Saat ini pendidikan lingkungan di Indonesia belum diajarkan secara efektif meskipun mata pelajarannya sudah ada. Pendidikan lingkungan masih bersifat kognitif sehingga hasilnya hanya menjadi pengetahuan belaka. Pendidikan lingkungan belum memberikan sentuhan kepada jiwa anak-anak sehingga muncul dalam bentuk aktivitas. Padahal perilaku berwawasan lingkungan ini seharusnya bisa menyentuh semua siswa dalam berbagai tingkatan umur dan sekolah.

“Sampah yang dibuang anak-anak secara sembarangan akibatnya sama bila dibandingkan dengan sampah yang dibuang orang dewasa secara sembarangan,” ungkap Dr. Nyoto Santoso, kepala Kepala Pusat Kajian Biodiversitas dan Rehabilitasi Hutan Tropika, IPB, Bogor. Itulah sebabnya pendidikan lingkungan harus didesain sedemikian rupa agar bisa menyentuh hati setiap peserta didik, baik anak-anak maupun orang dewasa.

Di negara-negara maju pendidikan lingkungan merupakan pendidikan prioritas seperti pendidikan bahasa dan ilmu pengetahuan alam. Negara-negara maju menyadari betul kerusakan lingkungan harus ditanggulangi secara bersama. Setiap individu, masyarakat, dan negara harus sama-sama memikirkan dan bekerja mengatasi masalah kerusakan lingkungan yang makin parah.
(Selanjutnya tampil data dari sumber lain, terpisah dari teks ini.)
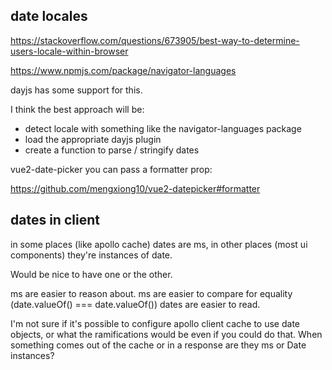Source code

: ## date locales

https://stackoverflow.com/questions/673905/best-way-to-determine-users-locale-within-browser

https://www.npmjs.com/package/navigator-languages

dayjs has some support for this.

I think the best approach will be:
 - detect locale with something like the navigator-languages package
 - load the appropriate dayjs plugin
 - create a function to parse / stringify dates

vue2-date-picker
you can pass a formatter prop:

https://github.com/mengxiong10/vue2-datepicker#formatter

## dates in client

in some places (like apollo cache) dates are ms, in other places (most ui components) they're instances of date.

Would be nice to have one or the other.

ms are easier to reason about.
ms are easier to compare for equality (date.valueOf() === date.valueOf())
dates are easier to read.


I'm not sure if it's possible to configure apollo client cache to use date objects, or what the ramifications would be even if you could do that. When something comes out of the cache or in a response are they ms or Date instances?
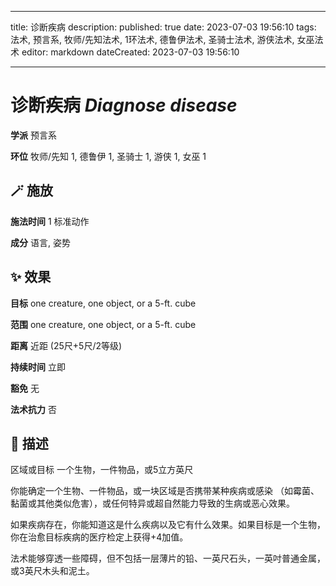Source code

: 
---
title: 诊断疾病
description: 
published: true
date: 2023-07-03 19:56:10
tags: 法术, 预言系, 牧师/先知法术, 1环法术, 德鲁伊法术, 圣骑士法术, 游侠法术, 女巫法术
editor: markdown
dateCreated: 2023-07-03 19:56:10

---

# **诊断疾病** *Diagnose disease*

**学派** 预言系 

**环位** 牧师/先知 1, 德鲁伊 1, 圣骑士 1, 游侠 1, 女巫 1

## 🪄 施放

**施法时间** 1 标准动作

**成分** 语言, 姿势

## ✨ 效果 

**目标** one creature, one object, or a 5-ft. cube 

**范围** one creature, one object, or a 5-ft. cube

**距离** 近距 (25尺+5尺/2等级)  

**持续时间** 立即 

**豁免** 无

**法术抗力** 否

## 📖 描述

区域或目标      一个生物，一件物品，或5立方英尺

你能确定一个生物、一件物品，或一块区域是否携带某种疾病或感染 （如霉菌、黏菌或其他类似危害），或任何特异或超自然能力导致的生病或恶心效果。

如果疾病存在，你能知道这是什么疾病以及它有什么效果。如果目标是一个生物，你在治愈目标疾病的医疗检定上获得+4加值。

法术能够穿透一些障碍，但不包括一层薄片的铅、一英尺石头，一英吋普通金属，或3英尺木头和泥土。
    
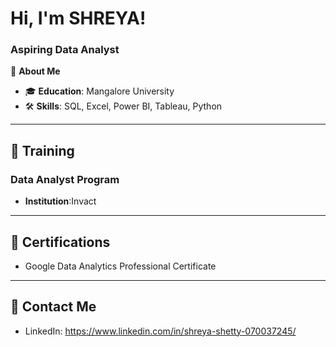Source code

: # Hi, I'm SHREYA!  
### Aspiring Data Analyst  

🌟 **About Me**  
- 🎓 **Education**: Mangalore University 
- 🛠️ **Skills**: SQL, Excel, Power BI, Tableau, Python  
---

## 📘 **Training**
### Data Analyst Program
- **Institution**:Invact  
 ---

## 📜 **Certifications**
- Google Data Analytics Professional Certificate
---

## 📧 **Contact Me**
- LinkedIn: https://www.linkedin.com/in/shreya-shetty-070037245/   


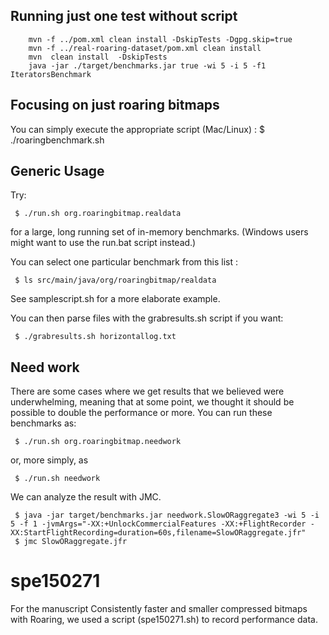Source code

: ## Running just one test without script

        mvn -f ../pom.xml clean install -DskipTests -Dgpg.skip=true
        mvn -f ../real-roaring-dataset/pom.xml clean install
        mvn  clean install  -DskipTests
        java -jar ./target/benchmarks.jar true -wi 5 -i 5 -f1 IteratorsBenchmark


## Focusing on just roaring bitmaps


You can simply execute the appropriate script (Mac/Linux) : 
    $ ./roaringbenchmark.sh

## Generic  Usage

Try:

     $ ./run.sh org.roaringbitmap.realdata

for a large, long running set of in-memory benchmarks. (Windows
	users might want to use the run.bat script instead.)

You can select one particular benchmark from this list :

     $ ls src/main/java/org/roaringbitmap/realdata

See samplescript.sh for a more elaborate example.

You can then parse files with the grabresults.sh script if you want:

     $ ./grabresults.sh horizontallog.txt

## Need work

There are some cases where we get results that we believed were underwhelming, meaning that
at some point, we thought it should be possible to double the performance or more. You can run these benchmarks as:

     $ ./run.sh org.roaringbitmap.needwork

or, more simply, as

     $ ./run.sh needwork


We can analyze the result with JMC.

     $ java -jar target/benchmarks.jar needwork.SlowORaggregate3 -wi 5 -i 5 -f 1 -jvmArgs="-XX:+UnlockCommercialFeatures -XX:+FlightRecorder -XX:StartFlightRecording=duration=60s,filename=SlowORaggregate.jfr"
     $ jmc SlowORaggregate.jfr

# spe150271

For the manuscript Consistently faster and smaller compressed bitmaps with Roaring, we used a script (spe150271.sh) to record performance data.
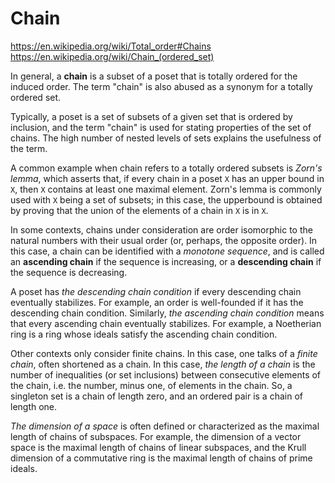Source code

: # Chain

https://en.wikipedia.org/wiki/Total_order#Chains
https://en.wikipedia.org/wiki/Chain_(ordered_set)

In general, a **chain** is a subset of a poset that is totally ordered for the induced order. The term "chain" is also abused as a synonym for a totally ordered set.

Typically, a poset is a set of subsets of a given set that is ordered by inclusion, and the term "chain" is used for stating properties of the set of chains. The high number of nested levels of sets explains the usefulness of the term.

A common example when chain refers to a totally ordered subsets is *Zorn's lemma*, which asserts that, if every chain in a poset `X` has an upper bound in `X`, then `X` contains at least one maximal element. Zorn's lemma is commonly used with `X` being a set of subsets; in this case, the upperbound is obtained by proving that the union of the elements of a chain in `X` is in `X`.

In some contexts, chains under consideration are order isomorphic to the natural numbers with their usual order (or, perhaps, the opposite order). In this case, a chain can be identified with a *monotone sequence*, and is called an **ascending chain** if the sequence is increasing, or a **descending chain** if the sequence is decreasing.

A poset has *the descending chain condition* if every descending chain eventually stabilizes. For example, an order is well-founded if it has the descending chain condition. Similarly, *the ascending chain condition* means that every ascending chain eventually stabilizes. For example, a Noetherian ring is a ring whose ideals satisfy the ascending chain condition.

Other contexts only consider finite chains. In this case, one talks of a *finite chain*, often shortened as a chain. In this case, *the length of a chain* is the number of inequalities (or set inclusions) between consecutive elements of the chain, i.e. the number, minus one, of elements in the chain. So, a singleton set is a chain of length zero, and an ordered pair is a chain of length one.

*The dimension of a space* is often defined or characterized as the maximal length of chains of subspaces. For example, the dimension of a vector space is the maximal length of chains of linear subspaces, and the Krull dimension of a commutative ring is the maximal length of chains of prime ideals.
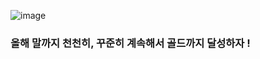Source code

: ![image](https://user-images.githubusercontent.com/49461207/181071694-cac33ceb-7ccd-462e-8a53-1c0bf19d46dd.png)

### 올해 말까지 천천히, 꾸준히 계속해서 골드까지 달성하자 !
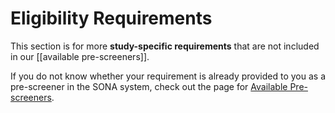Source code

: 
# Eligibility Requirements

This section is for more **study-specific requirements** that are not included in our [[available pre-screeners]].

If you do not know whether your requirement is already provided to you as a pre-screener in the SONA system, check out the page for [Available Pre-screeners](available-prescreeners).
Di samping itu, perlu kita ketahui, yang namanya kerusakan lingkungan bukan semata-mata kerusakan alam secara fisik, tapi juga kerusakan moral dan akhlak manusia. Manusia yang akhlaknya rusak, kata Ustad Mujtahidin dari Yayasan Amal Khiar Yasmin, juga akan merusak lingkungan. “Kerusakan moral dan akhlak manusia, ujungnya merusak lingkungan hidup secara keseluruhan,” ungkap Ustad Mujatahidin. Dengan demikian pendidikan lingkungan ini sangat penting dikembangkan di sekolah-sekolah, baik dari aspek kapasitas maupun kualitasnya.